With this he tries to make me smart,
Because he thinks it is for me
To paint, and not write poetry;
But I have undertaken this
(And will not stop for him or his),
To learn whatever thing I can,
For which will blame me no wise man.
For he who only learns one thing,
And to nought else his mind doth bring,
To him, as to the notary,
It haps, who lived here as do we,
In this our town. To him was known
To write one form and one alone.
Two men came to him with a need
That he should draw them up a deed;
And he proceeded very well,
Until their names he came to spell:
Gotz was the first name that perplexed,
And Rosenstammen was the next.
The Notary was much astonished,
And thus his clients he admonished,
‘Dear friends,’he said, ‘you must be wrong,
These names don’t to my form belong;
Franz and Fritz I know full well,
But of no others have heard tell;’
And so he drove away his clients,
And people mocked his little science.
To me that it may hap not so,
Something of all things I will know.
Not only writing will I do,
But learn to practise physic too;
Till men surprised will say, ‘Beshrew me,
What good this painter’s medicines do me!’

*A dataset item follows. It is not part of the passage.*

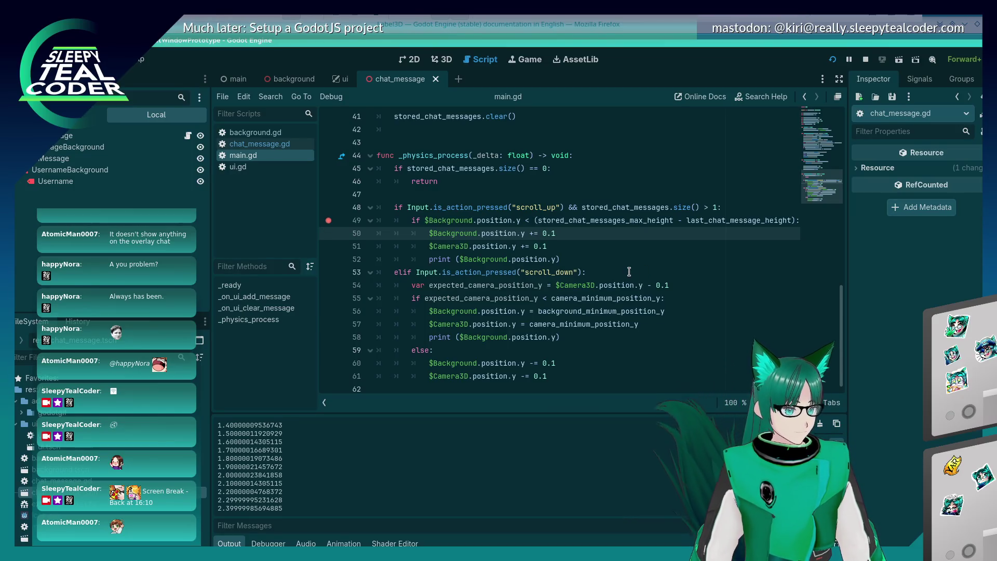
key("F5")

Therefore hear, and I will tell
Some wise receipts to keep you well.
A little drop of Alkali,
Is good to put into the eye;
He who finds it hard to hear,
Should mandel-oil put in his ear;
And he who would from gout be free,
Not wine but water drink should he;
He who would live to be a hundred.
Will see my counsel has not blundered.
Therefore I will still make rhymes,
Though my friend may laugh at times:
So the Painter with hairy beard
Says to the Writer who mocked and jeered.